Reacting to the oppression of the Turks, the murders, exiles and burnings of their villages, the Greek Pontians, like the Armenians, rebelled in the mountains to save what they could. After the Armenian Genocide in 1915, the Turkish nationalists under Mustafa Kemal now had the whole field open before them to exterminate the Greek Pontians. What the Sultan did not achieve in 5 centuries, Kemal achieved in 5 years!
In 1919 the Greeks together with the Armenians and the temporary support of the Venizelos government tried to create an autonomous Greek-Armenian state. This plan was thwarted by the Turks, who took advantage of the fact to proceed with the "final solution".
On May 19, 1919 Mustafa Kemal disembarks at Samsun to begin the second and most savage phase of the Pontic Genocide, under the direction of his German and Soviet advisers. Until the Asia Minor Disaster in 1922, the Greek Pontians who lost their lives exceeded 200,000, while some historians raise their number to 350,000.

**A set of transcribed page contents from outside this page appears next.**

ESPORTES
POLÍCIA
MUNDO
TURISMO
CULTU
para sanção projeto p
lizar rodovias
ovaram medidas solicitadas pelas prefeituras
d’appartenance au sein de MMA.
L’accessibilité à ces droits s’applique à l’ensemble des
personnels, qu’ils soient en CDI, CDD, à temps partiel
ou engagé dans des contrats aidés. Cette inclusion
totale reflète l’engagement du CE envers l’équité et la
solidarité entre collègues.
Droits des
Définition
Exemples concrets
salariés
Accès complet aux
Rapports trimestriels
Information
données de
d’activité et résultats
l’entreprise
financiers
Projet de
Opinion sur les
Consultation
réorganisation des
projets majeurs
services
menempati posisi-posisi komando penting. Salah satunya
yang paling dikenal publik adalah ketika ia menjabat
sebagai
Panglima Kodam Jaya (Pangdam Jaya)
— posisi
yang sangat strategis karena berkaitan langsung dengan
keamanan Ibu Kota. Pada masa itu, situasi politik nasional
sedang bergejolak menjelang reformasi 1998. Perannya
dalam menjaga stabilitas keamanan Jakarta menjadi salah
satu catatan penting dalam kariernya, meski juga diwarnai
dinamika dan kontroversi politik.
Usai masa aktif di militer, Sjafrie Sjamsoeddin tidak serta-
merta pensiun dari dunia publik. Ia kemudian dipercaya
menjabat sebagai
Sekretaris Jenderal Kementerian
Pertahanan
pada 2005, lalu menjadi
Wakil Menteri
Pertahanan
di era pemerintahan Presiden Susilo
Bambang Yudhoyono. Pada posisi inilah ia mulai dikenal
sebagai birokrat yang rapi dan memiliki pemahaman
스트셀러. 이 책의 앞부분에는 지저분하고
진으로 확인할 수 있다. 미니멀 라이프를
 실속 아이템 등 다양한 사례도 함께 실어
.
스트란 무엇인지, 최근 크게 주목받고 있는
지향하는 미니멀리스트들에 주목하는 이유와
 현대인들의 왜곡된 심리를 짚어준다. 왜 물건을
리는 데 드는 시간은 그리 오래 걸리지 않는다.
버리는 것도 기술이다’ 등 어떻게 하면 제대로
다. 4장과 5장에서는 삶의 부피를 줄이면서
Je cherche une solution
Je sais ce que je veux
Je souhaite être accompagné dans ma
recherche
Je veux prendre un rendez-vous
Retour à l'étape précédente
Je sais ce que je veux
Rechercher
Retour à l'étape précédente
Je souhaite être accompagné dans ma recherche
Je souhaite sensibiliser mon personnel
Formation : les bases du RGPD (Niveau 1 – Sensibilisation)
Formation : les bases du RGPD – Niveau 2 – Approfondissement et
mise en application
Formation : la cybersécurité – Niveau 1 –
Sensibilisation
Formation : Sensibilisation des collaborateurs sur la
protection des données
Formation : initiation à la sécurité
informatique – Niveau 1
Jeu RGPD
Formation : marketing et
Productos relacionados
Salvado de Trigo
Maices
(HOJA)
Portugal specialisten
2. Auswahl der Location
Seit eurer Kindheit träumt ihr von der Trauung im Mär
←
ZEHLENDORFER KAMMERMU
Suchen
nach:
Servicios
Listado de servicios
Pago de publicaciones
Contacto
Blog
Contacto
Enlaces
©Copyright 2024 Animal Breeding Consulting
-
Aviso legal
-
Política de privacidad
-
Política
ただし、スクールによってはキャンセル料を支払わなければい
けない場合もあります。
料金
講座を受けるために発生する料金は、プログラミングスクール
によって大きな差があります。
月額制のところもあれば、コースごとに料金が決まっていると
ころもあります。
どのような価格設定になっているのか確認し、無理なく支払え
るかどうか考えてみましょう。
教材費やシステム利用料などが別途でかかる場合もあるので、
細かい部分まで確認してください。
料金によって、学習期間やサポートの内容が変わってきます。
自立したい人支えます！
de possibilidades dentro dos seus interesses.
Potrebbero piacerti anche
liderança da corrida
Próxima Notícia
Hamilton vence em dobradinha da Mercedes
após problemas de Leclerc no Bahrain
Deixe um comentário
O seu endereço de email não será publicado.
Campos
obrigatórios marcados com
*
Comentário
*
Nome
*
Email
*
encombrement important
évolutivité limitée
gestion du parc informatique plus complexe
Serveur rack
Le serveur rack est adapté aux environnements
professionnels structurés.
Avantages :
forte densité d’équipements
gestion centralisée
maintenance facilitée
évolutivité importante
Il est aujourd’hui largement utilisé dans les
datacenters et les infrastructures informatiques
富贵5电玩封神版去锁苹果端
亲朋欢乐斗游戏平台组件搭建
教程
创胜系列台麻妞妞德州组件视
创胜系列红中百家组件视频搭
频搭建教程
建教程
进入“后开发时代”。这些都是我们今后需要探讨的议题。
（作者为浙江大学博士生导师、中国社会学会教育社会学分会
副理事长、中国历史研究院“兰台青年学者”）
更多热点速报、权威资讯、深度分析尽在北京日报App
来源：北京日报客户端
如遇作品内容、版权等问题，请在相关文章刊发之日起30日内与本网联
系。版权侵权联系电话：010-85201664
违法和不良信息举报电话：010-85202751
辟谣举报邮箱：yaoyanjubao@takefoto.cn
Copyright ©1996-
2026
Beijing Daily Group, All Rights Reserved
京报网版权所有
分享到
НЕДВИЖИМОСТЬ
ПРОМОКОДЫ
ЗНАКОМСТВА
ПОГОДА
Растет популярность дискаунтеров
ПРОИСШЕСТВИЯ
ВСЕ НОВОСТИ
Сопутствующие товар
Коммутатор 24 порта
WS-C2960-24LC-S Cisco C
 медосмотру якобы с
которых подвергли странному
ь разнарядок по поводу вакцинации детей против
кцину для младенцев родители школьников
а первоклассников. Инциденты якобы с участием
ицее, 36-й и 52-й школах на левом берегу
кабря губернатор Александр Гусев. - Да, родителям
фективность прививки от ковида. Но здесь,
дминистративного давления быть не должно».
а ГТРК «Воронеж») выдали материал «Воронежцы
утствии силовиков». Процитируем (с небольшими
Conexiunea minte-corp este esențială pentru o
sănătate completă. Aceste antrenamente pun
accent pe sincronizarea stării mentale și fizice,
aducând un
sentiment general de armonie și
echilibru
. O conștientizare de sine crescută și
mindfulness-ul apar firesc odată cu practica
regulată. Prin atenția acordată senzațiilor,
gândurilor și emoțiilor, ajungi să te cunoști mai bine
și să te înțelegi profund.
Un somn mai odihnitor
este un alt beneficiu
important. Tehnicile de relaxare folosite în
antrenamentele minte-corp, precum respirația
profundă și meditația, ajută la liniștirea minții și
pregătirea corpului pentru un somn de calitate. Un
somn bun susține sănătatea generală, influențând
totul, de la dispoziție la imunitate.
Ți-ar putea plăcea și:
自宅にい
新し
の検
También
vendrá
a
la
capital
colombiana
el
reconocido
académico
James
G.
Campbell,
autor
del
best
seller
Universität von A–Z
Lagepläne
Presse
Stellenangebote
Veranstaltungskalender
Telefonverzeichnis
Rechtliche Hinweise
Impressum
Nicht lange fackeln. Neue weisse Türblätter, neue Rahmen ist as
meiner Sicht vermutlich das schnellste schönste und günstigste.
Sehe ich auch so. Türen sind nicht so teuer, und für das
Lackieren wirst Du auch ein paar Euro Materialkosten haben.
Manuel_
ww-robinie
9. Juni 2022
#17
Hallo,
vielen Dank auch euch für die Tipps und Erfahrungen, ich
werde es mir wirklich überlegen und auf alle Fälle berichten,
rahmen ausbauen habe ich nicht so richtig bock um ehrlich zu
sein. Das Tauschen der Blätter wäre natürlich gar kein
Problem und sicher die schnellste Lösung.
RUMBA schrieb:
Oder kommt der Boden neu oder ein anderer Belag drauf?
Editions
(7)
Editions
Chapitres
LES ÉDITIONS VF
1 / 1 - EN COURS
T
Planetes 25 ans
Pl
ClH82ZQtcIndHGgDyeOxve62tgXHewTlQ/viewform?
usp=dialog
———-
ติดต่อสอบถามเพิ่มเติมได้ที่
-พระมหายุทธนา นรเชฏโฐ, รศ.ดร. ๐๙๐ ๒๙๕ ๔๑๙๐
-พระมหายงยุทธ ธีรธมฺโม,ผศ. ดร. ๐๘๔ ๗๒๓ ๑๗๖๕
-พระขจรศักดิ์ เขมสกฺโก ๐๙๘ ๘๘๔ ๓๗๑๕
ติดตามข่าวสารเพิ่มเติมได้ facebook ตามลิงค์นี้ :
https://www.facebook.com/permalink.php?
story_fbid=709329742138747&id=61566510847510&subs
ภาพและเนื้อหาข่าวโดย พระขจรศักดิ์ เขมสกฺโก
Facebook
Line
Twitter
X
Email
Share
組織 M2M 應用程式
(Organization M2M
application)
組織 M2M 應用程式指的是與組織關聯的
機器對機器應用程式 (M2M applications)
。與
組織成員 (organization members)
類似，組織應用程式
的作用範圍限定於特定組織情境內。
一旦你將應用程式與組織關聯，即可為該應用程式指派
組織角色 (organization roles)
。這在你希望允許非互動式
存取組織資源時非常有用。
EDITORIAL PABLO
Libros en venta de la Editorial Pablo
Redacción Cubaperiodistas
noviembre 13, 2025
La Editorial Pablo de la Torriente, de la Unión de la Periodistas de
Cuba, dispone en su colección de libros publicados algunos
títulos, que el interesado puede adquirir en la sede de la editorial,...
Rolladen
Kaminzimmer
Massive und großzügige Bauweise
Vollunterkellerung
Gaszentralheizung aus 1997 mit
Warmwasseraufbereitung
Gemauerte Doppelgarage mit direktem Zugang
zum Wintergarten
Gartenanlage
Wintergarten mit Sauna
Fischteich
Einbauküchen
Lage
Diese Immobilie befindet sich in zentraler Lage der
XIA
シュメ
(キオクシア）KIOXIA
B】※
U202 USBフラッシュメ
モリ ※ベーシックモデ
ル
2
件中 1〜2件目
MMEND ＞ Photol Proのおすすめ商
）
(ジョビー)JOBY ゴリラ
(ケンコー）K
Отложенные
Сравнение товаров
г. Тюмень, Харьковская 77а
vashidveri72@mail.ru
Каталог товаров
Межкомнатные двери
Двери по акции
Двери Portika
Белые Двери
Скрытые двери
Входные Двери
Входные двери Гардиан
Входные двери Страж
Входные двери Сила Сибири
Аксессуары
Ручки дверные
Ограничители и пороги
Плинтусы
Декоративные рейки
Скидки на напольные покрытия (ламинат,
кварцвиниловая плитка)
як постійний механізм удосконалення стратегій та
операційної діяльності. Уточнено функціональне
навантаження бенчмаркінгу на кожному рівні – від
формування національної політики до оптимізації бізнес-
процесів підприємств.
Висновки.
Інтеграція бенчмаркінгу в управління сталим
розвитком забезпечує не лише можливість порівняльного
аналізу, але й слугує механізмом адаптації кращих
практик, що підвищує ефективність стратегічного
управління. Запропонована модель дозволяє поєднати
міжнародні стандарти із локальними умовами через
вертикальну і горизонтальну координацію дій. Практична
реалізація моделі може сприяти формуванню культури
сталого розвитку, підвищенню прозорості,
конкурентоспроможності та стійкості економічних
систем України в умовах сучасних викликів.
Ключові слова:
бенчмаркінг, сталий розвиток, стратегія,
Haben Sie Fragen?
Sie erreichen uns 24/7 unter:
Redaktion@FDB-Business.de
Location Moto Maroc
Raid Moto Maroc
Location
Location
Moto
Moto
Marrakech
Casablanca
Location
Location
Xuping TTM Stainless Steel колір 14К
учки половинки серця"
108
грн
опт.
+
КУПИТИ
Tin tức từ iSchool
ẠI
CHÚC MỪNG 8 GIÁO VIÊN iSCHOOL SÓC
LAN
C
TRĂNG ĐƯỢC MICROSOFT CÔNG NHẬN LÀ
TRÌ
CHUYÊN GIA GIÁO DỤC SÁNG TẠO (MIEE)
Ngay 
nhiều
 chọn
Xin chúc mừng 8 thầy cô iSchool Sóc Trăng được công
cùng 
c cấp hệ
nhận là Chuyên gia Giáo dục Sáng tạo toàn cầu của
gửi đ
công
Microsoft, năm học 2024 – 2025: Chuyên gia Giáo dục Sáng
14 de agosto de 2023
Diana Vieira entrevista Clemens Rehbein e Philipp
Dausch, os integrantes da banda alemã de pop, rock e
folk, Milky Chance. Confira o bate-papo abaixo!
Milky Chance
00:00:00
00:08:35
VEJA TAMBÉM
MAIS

Those who escaped the Turkish sword fled as refugees to Southern Russia, while around 400,000 came to Greece. With their knowledge and their work, they contributed the most to the recovery of the Greek state, which was ruined at that time, and changed the population balance in Northern Greece.
Admittedly with considerable delay, the Hellenic Parliament unanimously voted on February 24, 1994 to declare May 19 as the Day of Remembrance for the Genocide of Pontic Hellenism.